Le corps dans la main

Enjambée

 

 

 

 




Derrière le voile pâle des rideaux, une silhouette encapuchonnée enfile un sac par dessus son épaule. Ses cheveux sombres retombent sur le col de la veste. La silhouette ferme la porte. Les rideaux s'éteignent. Sous les réverbères la masse de ses cheveux noirs réapparaît bientôt. Elle semble humer le ciel, les narines en offrande. D'où elle est, sous le halo des enseignes, sans doute ne voit-elle pas les étoiles effilées qui poiçonnent la nuit.
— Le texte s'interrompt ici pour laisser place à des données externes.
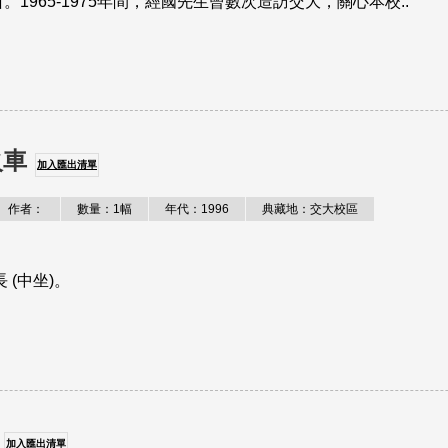
965-1975年間，經國先生曾數次造訪交大，關心本校..
火車
加入匯出清單
作者：
數量：1幅
年代：1996
典藏地：交大校區
(中坐)。
加入匯出清單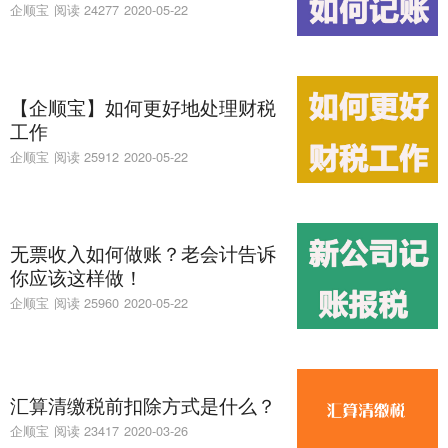
企顺宝
阅读 24277
2020-05-22
【企顺宝】如何更好地处理财税
工作
企顺宝
阅读 25912
2020-05-22
无票收入如何做账？老会计告诉
你应该这样做！
企顺宝
阅读 25960
2020-05-22
汇算清缴税前扣除方式是什么？
企顺宝
阅读 23417
2020-03-26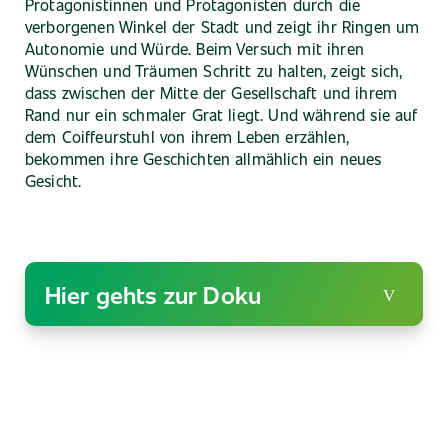
Protagonistinnen und Protagonisten durch die
verborgenen Winkel der Stadt und zeigt ihr Ringen um
Autonomie und Würde. Beim Versuch mit ihren
Wünschen und Träumen Schritt zu halten, zeigt sich,
dass zwischen der Mitte der Gesellschaft und ihrem
Rand nur ein schmaler Grat liegt. Und während sie auf
dem Coiffeurstuhl von ihrem Leben erzählen,
bekommen ihre Geschichten allmählich ein neues
Gesicht.
Hier gehts zur Doku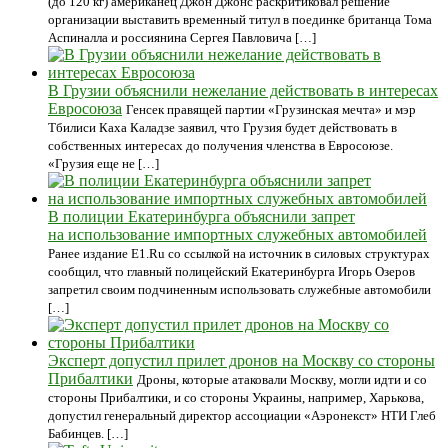
(до 120 кг) американец Джон Джонс раскритиковал решение
организации выставить временный титул в поединке британца Тома
Аспиналла и россиянина Сергея Павловича […]
В Грузии объяснили нежелание действовать в интересах
Евросоюза
Генсек правящей партии «Грузинская мечта» и мэр
Тбилиси Каха Каладзе заявил, что Грузия будет действовать в
собственных интересах до получения членства в Евросоюзе.
«Грузия еще не […]
В полиции Екатеринбурга объяснили запрет
на использование импортных служебных автомобилей
Ранее издание E1.Ru со ссылкой на источник в силовых структурах
сообщил, что главный полицейский Екатеринбурга Игорь Озеров
запретил своим подчиненным использовать служебные автомобили
[…]
Эксперт допустил прилет дронов на Москву со стороны
Прибалтики
Дроны, которые атаковали Москву, могли идти и со
стороны Прибалтики, и со стороны Украины, например, Харькова,
допустил генеральный директор ассоциации «Аэронекст» НТИ Глеб
Бабинцев. […]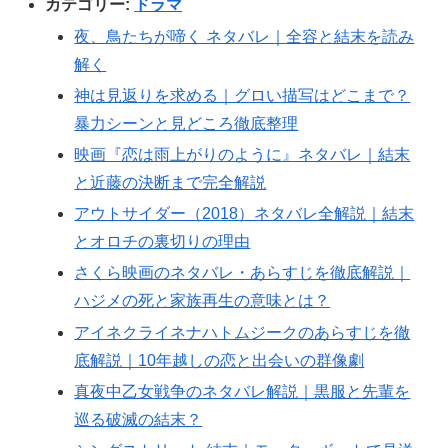
カテゴリー:
ドラマ
夜、鳥たちが啼く ネタバレ｜全容と結末を読み
解く
神は見返りを求める｜グロい描写はどこまで？
暴力シーンと見どころ徹底整理
映画『恋は雨上がりのように』ネタバレ｜結末
と近藤の決断まで完全解説
アウトサイダー（2018）ネタバレ全解説｜結末
とオロチの裏切りの理由
さくら映画のネタバレ・あらすじを徹底解説｜
ハジメの死と家族再生の意味とは？
アイネクライネナハトムジークのあらすじを徹
底解説｜10年越しの恋と出会いの群像劇
真夜中乙女戦争のネタバレ解説｜黒服と先輩を
巡る破滅の結末？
Ses jambes se mettent en branlent, et son ombre filiforme s'étire sur la chaussée, monte le long des blocs, épouse puis quitte les marchepieds et les trottoirs. Les façades jaunes respirent en silence. Le mouvement imperceptible de ses hanches fait plisser le feutre lourd, d'un sourire à peine dans le creux de son dos. Les phares d'un taxi aveuglent furtivement le seuil d'une ruelle sombre et son passage déjà s'efface. Le capuchon poursuit sa course dans les échappées urbaines. Elle prend à gauche, d'un pas rapide et souple.A l'infini au dessus d'elle, les astres distillent leur lumière froide avec insistance. Mais dans l'air vif, la rue est chaude et des effluves d'humanité jonchent encore les trottoirs. Les sucs endormis des passants s'évaporent à la nuit fraîche, dans un petit brouillard drôle. Elle les possède, elle les efflueure, ces présences vides qui se sont imprégnées dans les cristaux du pavés. L'exhalaison du monde s'aggrippe à ses chevilles. Et le balancier de ses cheveux suit son tempo imperturbable.

Au carrefour, la voilà qui hésite. Les lumières rouges, vertes et roses se mêlent en un spectre dissonant. Et tandisque la pénombre absorbe de nouveau la silhouette, le capuchon transit se gonfle et se dégonfle comme un coeur qui bat. Le sac cogne à sa hanche, elle presse le pas. Une puis deux voitures la peignent et la dépassent. Bientôt elle s'arrêtera sur un banc pour contempler les toits et l'horizon qu'on ne voit pas. Elle tire une cigarette du sac, distraite.

Contre la balustrade le capuchon se penche. A sa fenêtre les rideaux sont tirés.